→ **Consignes**
1. Selon l'article, dans quelle salle Antonio Sanchez s'est-il produit ?
2. Traduisez en anglais cette phrase de l'article : « C'est à peu près comme ça que ça s'est réglé. »

CinéConcert du FCVQ

Antonio Sanchez joue Birdman au FCVQ 2017 | En chair et en baguettes

Le Festival de Cinéma de la Ville de Québec, qui se poursuit jusqu’à samedi, proposait jeudi soir le deuxième Ciné-concert de son édition 2017 avec le passage très remarqué d’Antonio Sanchez au Palais Montcalm. L’illustre batteur mexicain du Pat Metheny Group venait interpréter sur scène sa désormais mythique trame sonore batterifique du film Birdman, en simultané avec une projection du long métrage d’Alejandro G. Iñárritu.


 

– Tu devrais venir couvrir le Festival de Cinéma de la Ville de Québec cette année.
– L’ennui, c’est que Sors-tu.ca ne couvre pas le cinéma… juste les arts de la scène.
– Ouais, mais il y aura un ciné-concert avec Antonio Sanchez qui jouera la musique de Birdman sur scène.
– Ok j’arrive…

C’est à peu près comme ça que ça s’est réglé.

Quiconque a vu l’oeuvre oscarisée d’Iñárritu, paru en 2014, se rappelle forcément de l’audace de sa trame sonore, et de la saveur particulière qu’elle inculque au film.

Le pari était risqué, comme l’explique le sympathique batteur lors de son introduction sur scène : « Iñárritu m’a appelé — ce qui en soi me paraissait suspect puisqu’en général il me texte. Il me dit : « pour mon prochain film, j’aimerais que tu fasses la trame sonore, et que ce soit strictement de la batterie. » Ça n’avait jamais été fait avant… »

→ **Liste**

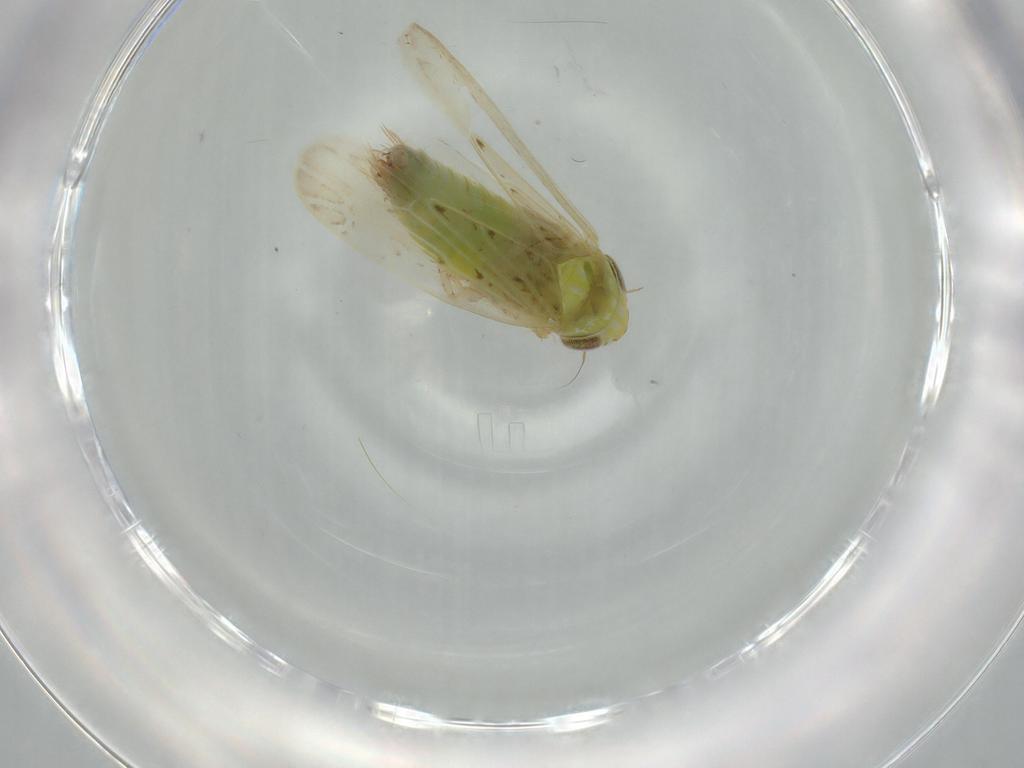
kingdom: Animalia
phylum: Arthropoda
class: Insecta
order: Hemiptera
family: Cicadellidae
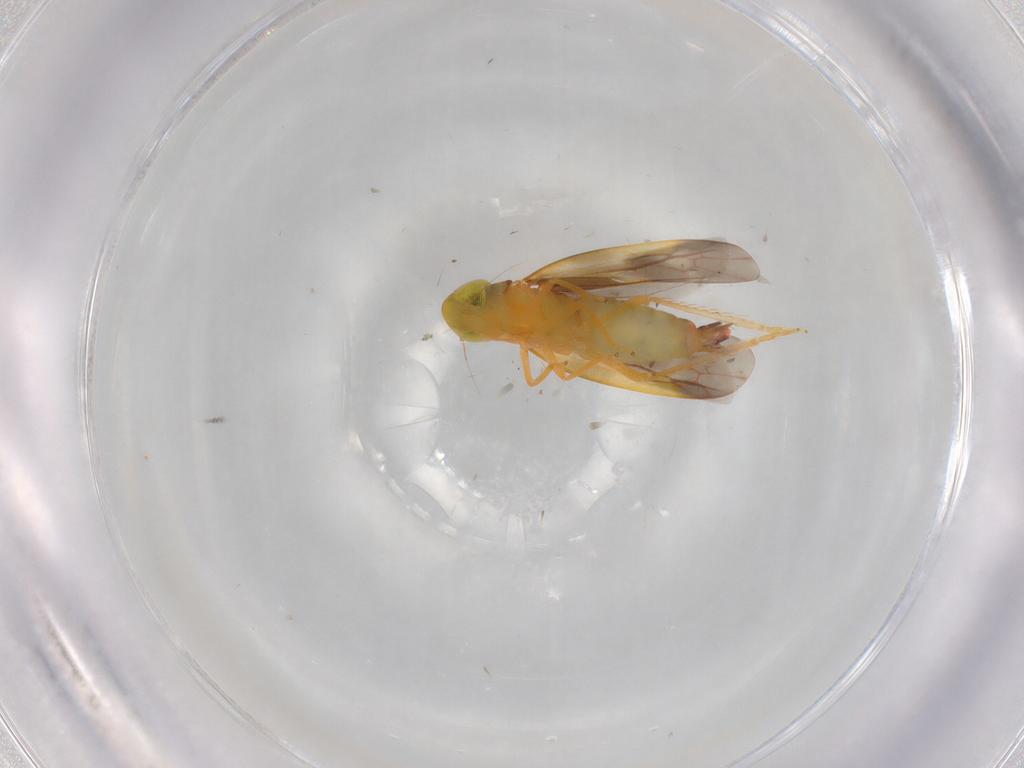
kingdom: Animalia
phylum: Arthropoda
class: Insecta
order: Hemiptera
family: Cicadellidae
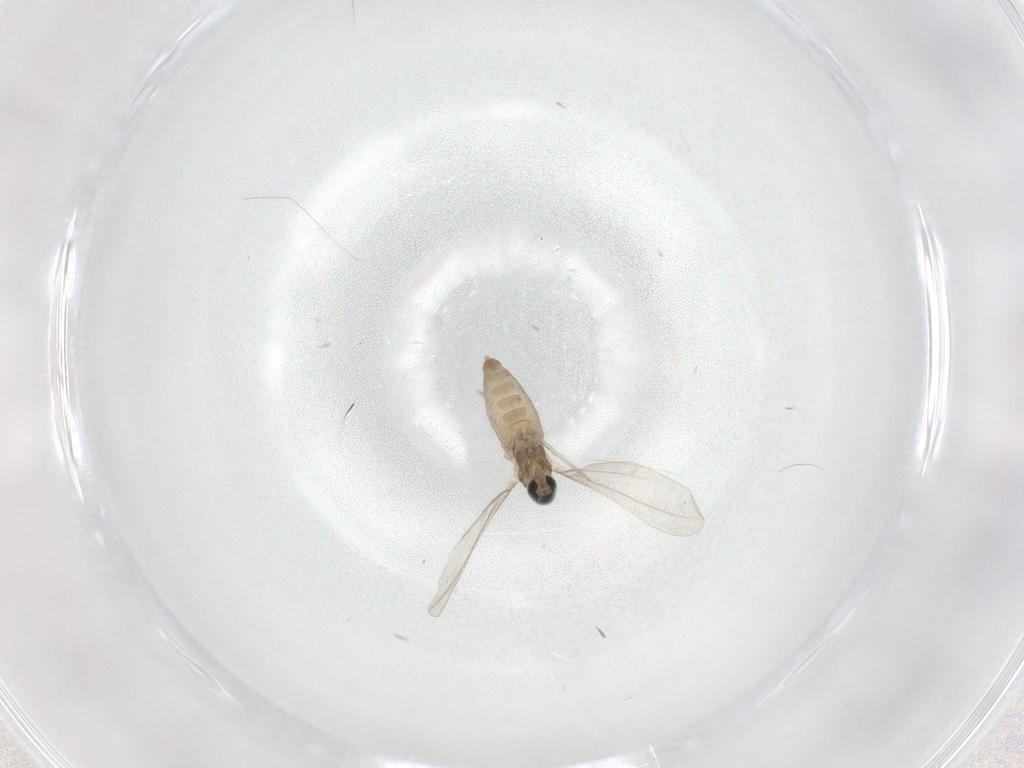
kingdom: Animalia
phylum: Arthropoda
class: Insecta
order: Diptera
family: Cecidomyiidae
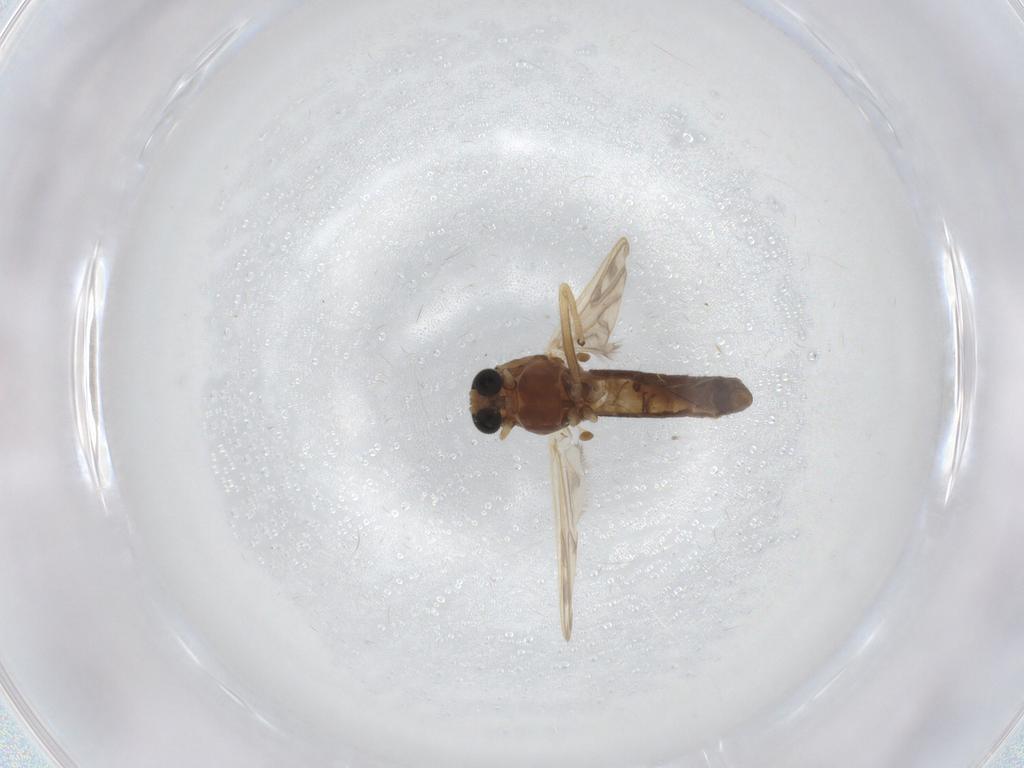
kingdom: Animalia
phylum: Arthropoda
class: Insecta
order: Diptera
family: Chironomidae
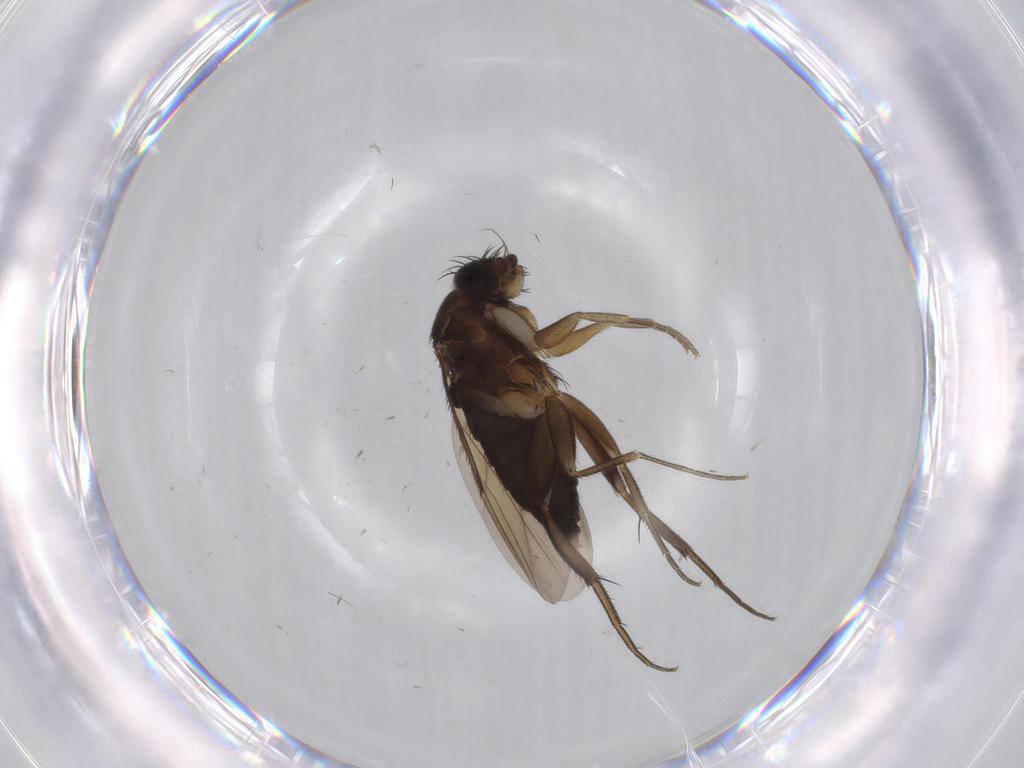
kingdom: Animalia
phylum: Arthropoda
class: Insecta
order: Diptera
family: Phoridae
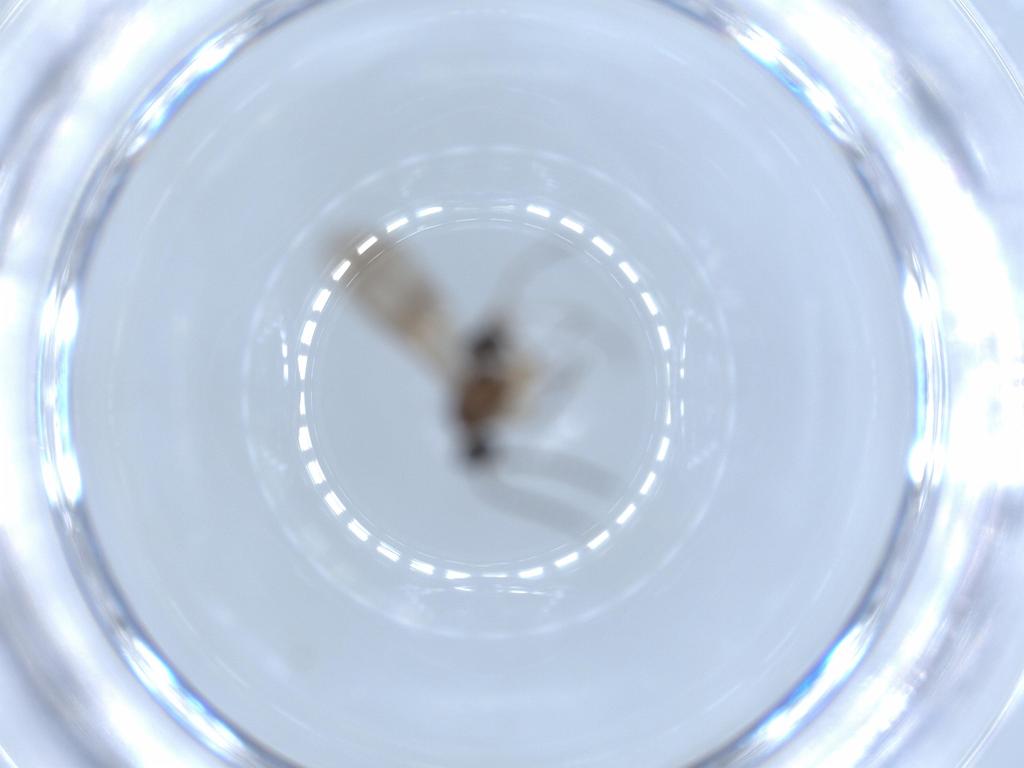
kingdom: Animalia
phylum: Arthropoda
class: Insecta
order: Diptera
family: Sciaridae
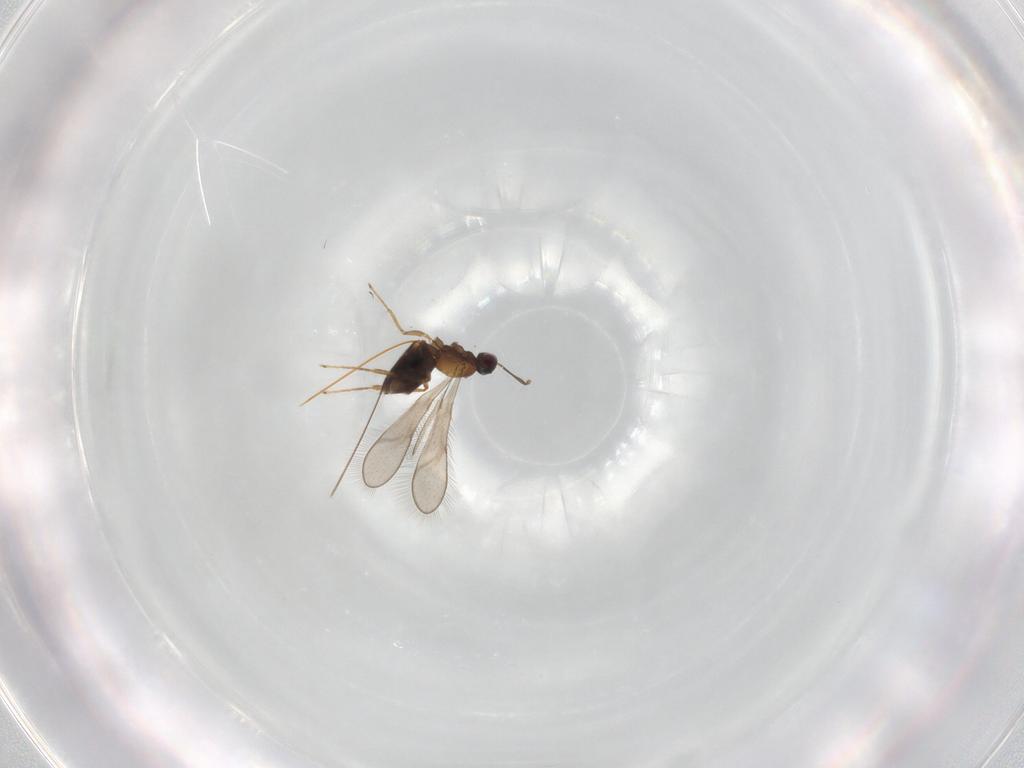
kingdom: Animalia
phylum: Arthropoda
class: Insecta
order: Hymenoptera
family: Mymaridae
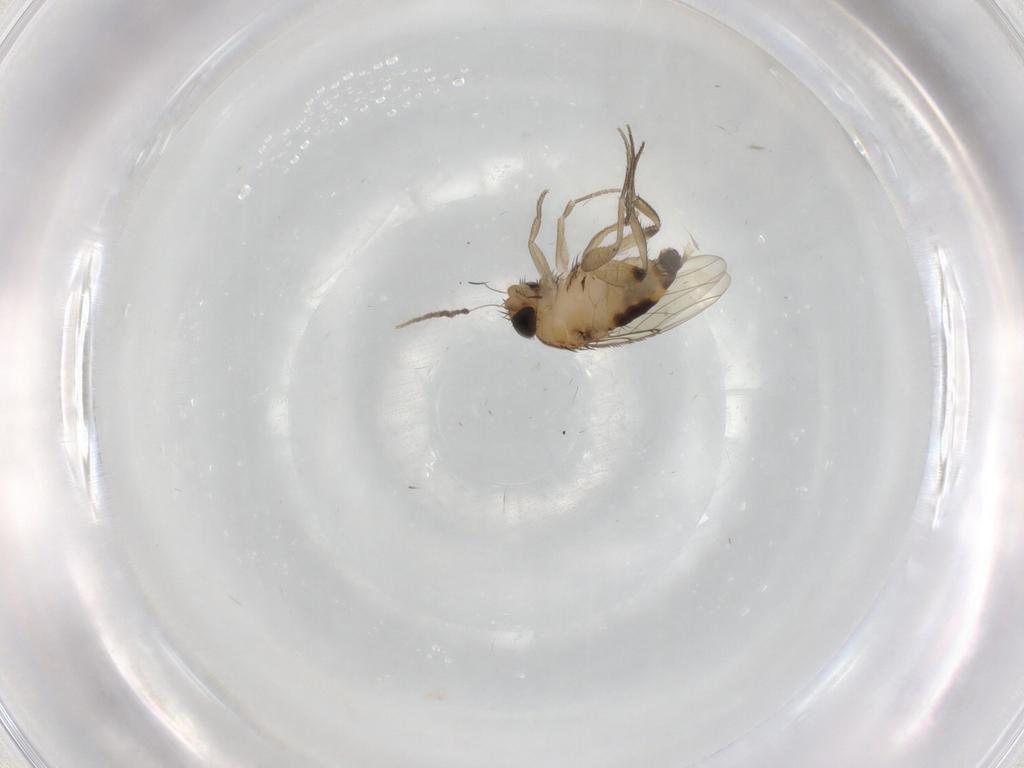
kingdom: Animalia
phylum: Arthropoda
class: Insecta
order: Diptera
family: Phoridae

→ **Corrigé**
1. Au Palais Montcalm.

2. That's more or less how it got settled.